Is this supposed to be a pro or a con?

This is very hard on people who are already employed. Who wants to work 2 jobs simultaneously? The pay of a short-term contract is basically nothing compared to the pay of a full-time permanent job.

Suppose I apply to 20 places, and they all want me to do this? It doesn't scale at all.



They pay very generously for your time and have a long deadline. I’d much prefer doing that than going to 20 one day interviews with nothing to show for it at the end of the day.


> Suppose I apply to 20 places, and they all want me to do this? It doesn't scale at all.

Neither does a 1 day on-site interview process. Give me the home assignment any day. At least that’s likely to be some kind of fun.


> Neither does a 1 day on-site interview process.

That seems to be jumping the gun. You don't normally get an onsite immediately, you usually have to go through much shorter screens, the first of which may only be an hour max. So you don't necessarily waste a lot of time on any one company unless you go deep into the process, and you're probably going to be screened out early by lot of them. The take home assignments are generally supposed to be replacements for technical screens, but they invariably take a much longer amount of time.

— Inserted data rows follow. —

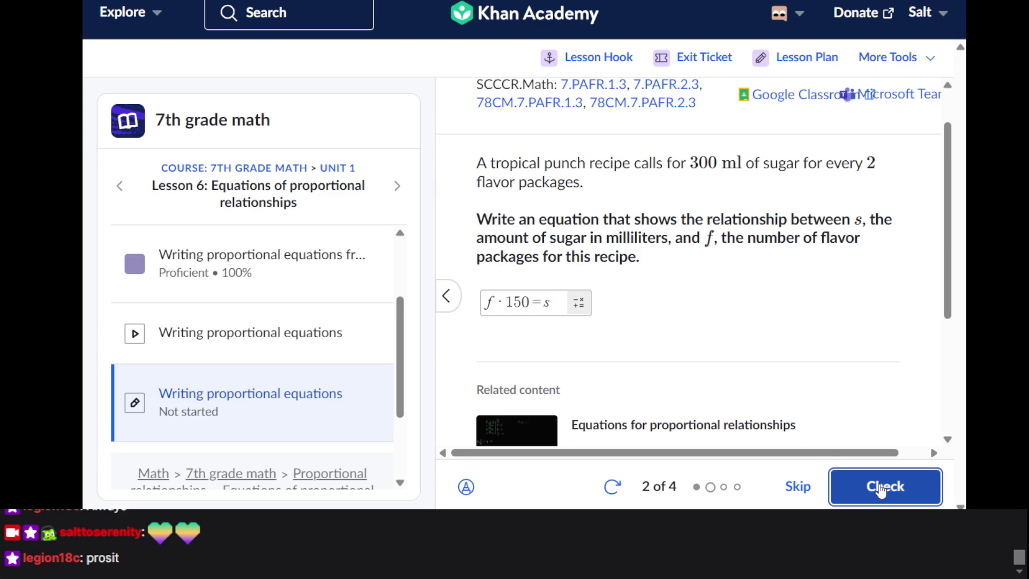
{"action": "left_click", "coordinate": [880, 490]}
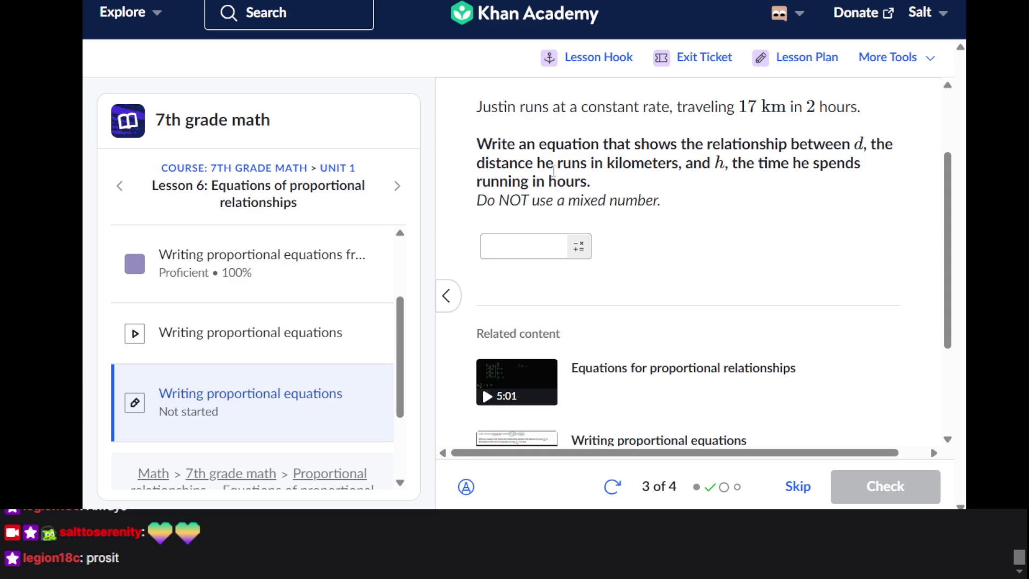
Start the running answer with h, clearing the stray characters first
{"action": "left_click", "coordinate": [535, 256]}
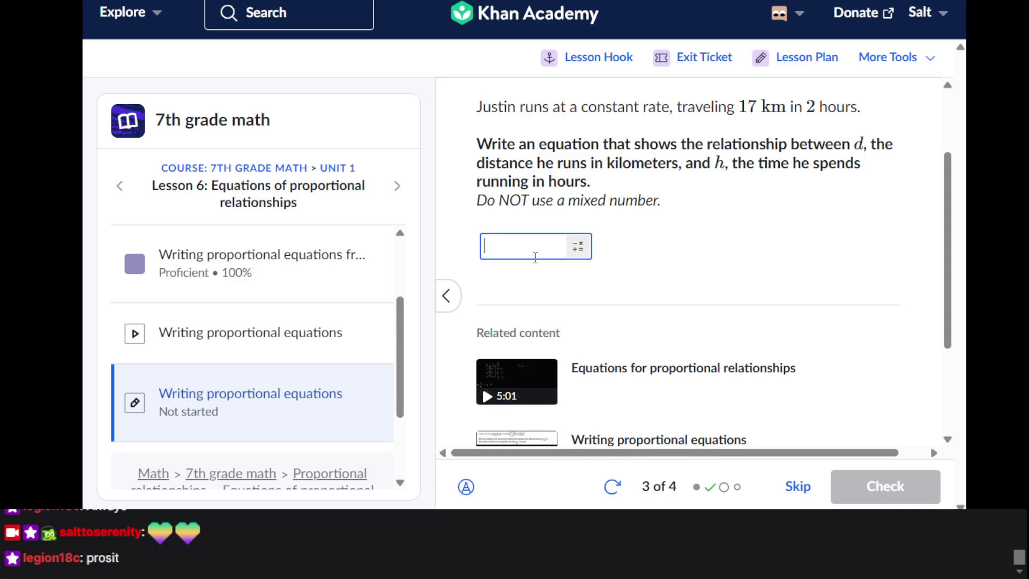
{"action": "type", "text": "2"}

There's also an investment differential. Every hour that a candidate has to spend in an interview is also an hour the employer has to spend in the interview. Whereas an employer can send you off with a take home project for an indefinite number of hours while they sit back and do nothing. Are they going to spend the same amount of time reviewing the project as the candidate did writing it? Extremely doubtful.


> That seems to be jumping the gun. You don't normally get an onsite immediately.

True, but in my experience I always get far enough to waste hours upon hours interviewing only to be rejected in the final round.

I’ve yet to encounter the take-home assignment where I get rejected (so far it’s a 100% success rate).


Many companies have similar project based interviews without pay. This is typically not part of the application process, but rather the last step in the interview process.